# PROBLEM
Nothing outside the range is to be copied. From the entries below, reproduce exactly the lines starting at the one with "[47,406,175,420] // Familiarity" and ending at the one with "[79,369,255,384] // Familiarity", without pictures.

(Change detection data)
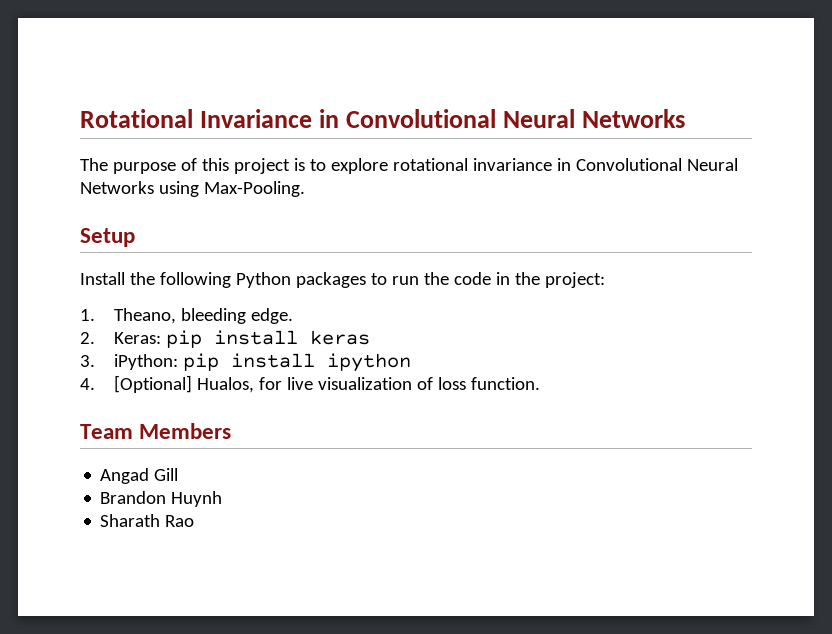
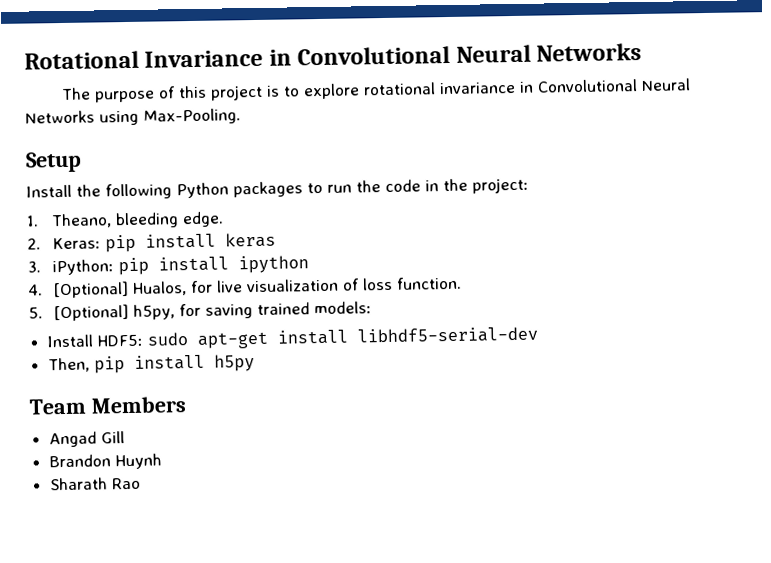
(540, 383) none -> [28,301,373,322] [46,326,538,349] [47,354,255,374] // 5. [Optional] h5py, for saving trained models: // Install HDF5: sudo apt-get install libhdf5-serial-dev // Then, pip install h5py

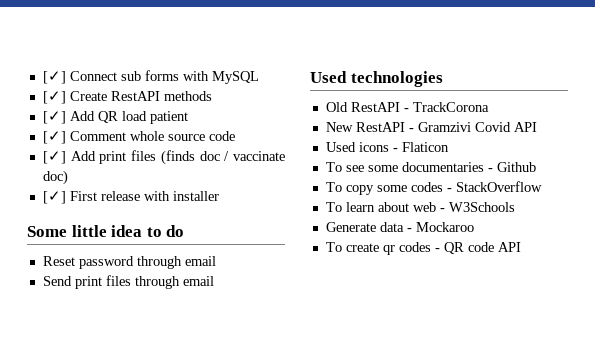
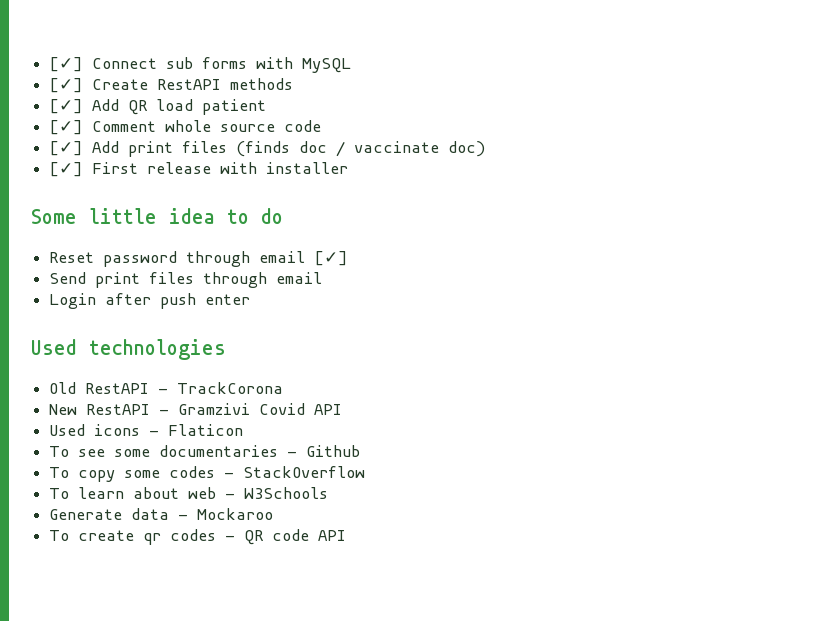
(216, 261) none -> [314,251,349,266] [✓]
(214, 281) none -> [49,293,251,309] // Login after push enter

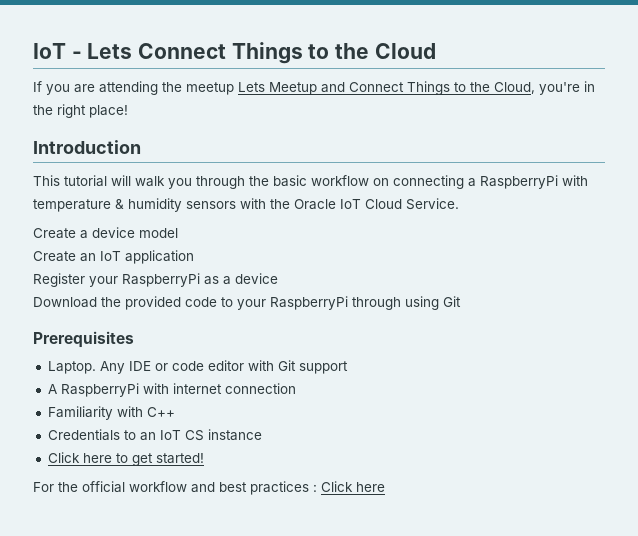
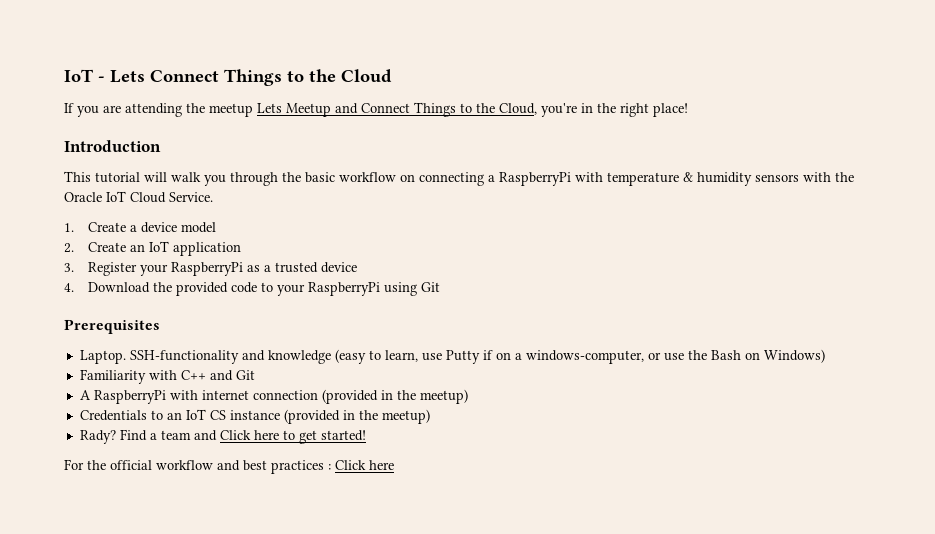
(459, 204) none -> [64,223,74,232] 1.
(178, 233) none -> [64,243,74,253] 2.
(194, 257) none -> [64,263,74,272] 3.
(231, 280) none -> [275,262,319,273] trusted
(278, 278) none -> [64,283,74,292] 4.
[352,297,401,310] through -> (381, 289) none
[99,360,348,374] Any IDE or code editor with Git support -> [129,349,825,364] [79,369,255,384] SSH-functionality and knowledge (easy to learn, use Putty if on a windows-computer, or use the Bash on Windows) // Familiarity with C++ and Git
[47,406,175,420] // Familiarity with C++ -> [321,389,468,404] (provided in the meetup)
(262, 435) // -> [283,409,430,424] [79,429,217,444] (provided in the meetup) // Rady? Find a team and

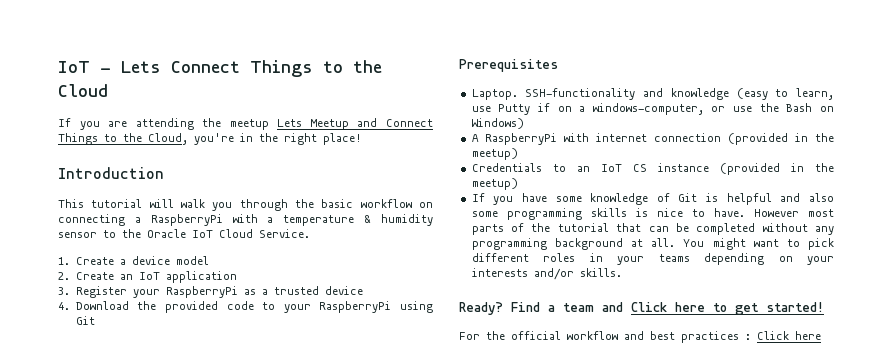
(603, 177) none -> [267,217,274,223] a
[755,172,831,182] sensors with -> [58,230,116,238] sensor to
[79,369,255,384] // Familiarity with C++ and Git -> (524, 123) none
[79,430,116,444] Rady? -> [471,193,834,205] [471,208,834,220] [471,223,834,235] [471,238,834,250] [471,253,834,265] [471,268,622,280] [459,302,503,315] If you have some knowledge of Git is helpful and also some programming skills is nice to have. However most parts of the tutorial that can be completed without any programming background at all. You might want to pick different roles in your teams depending on your interests and/or skills. // Ready?

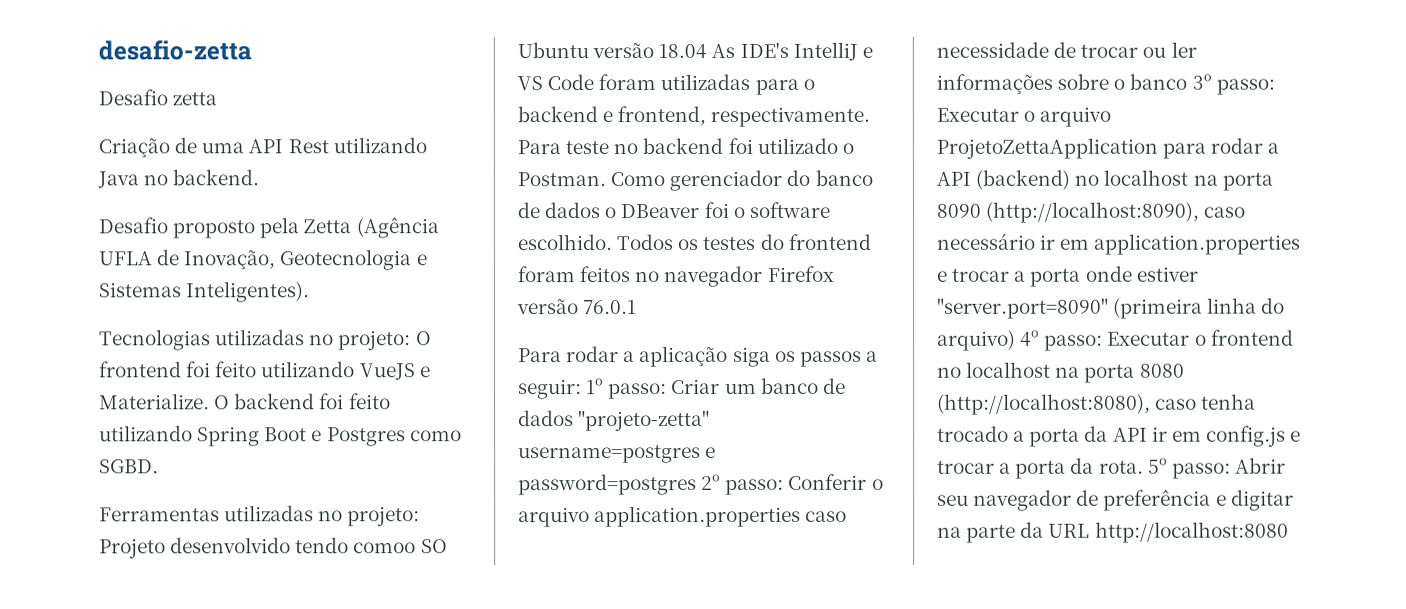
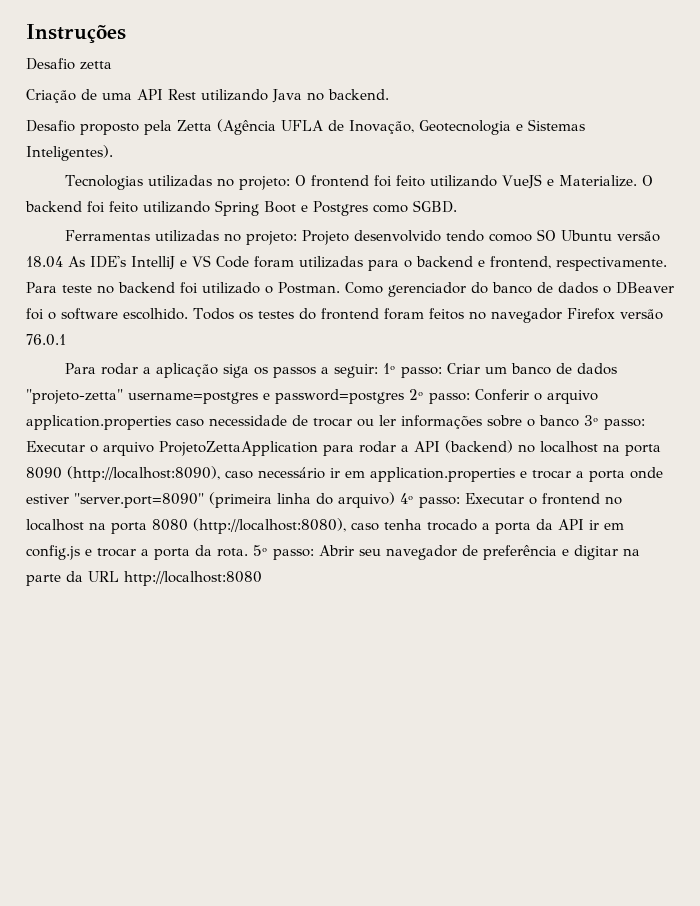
[98,40,252,61] desafio-zetta -> [26,24,126,43] Instruções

# TASK RESPONSE
[47,406,175,420] // Familiarity with C++ -> [321,389,468,404] (provided in the meetup)
(262, 435) // -> [283,409,430,424] [79,429,217,444] (provided in the meetup) // Rady? Find a team and

(603, 177) none -> [267,217,274,223] a
[755,172,831,182] sensors with -> [58,230,116,238] sensor to
[79,369,255,384] // Familiarity with C++ and Git -> (524, 123) none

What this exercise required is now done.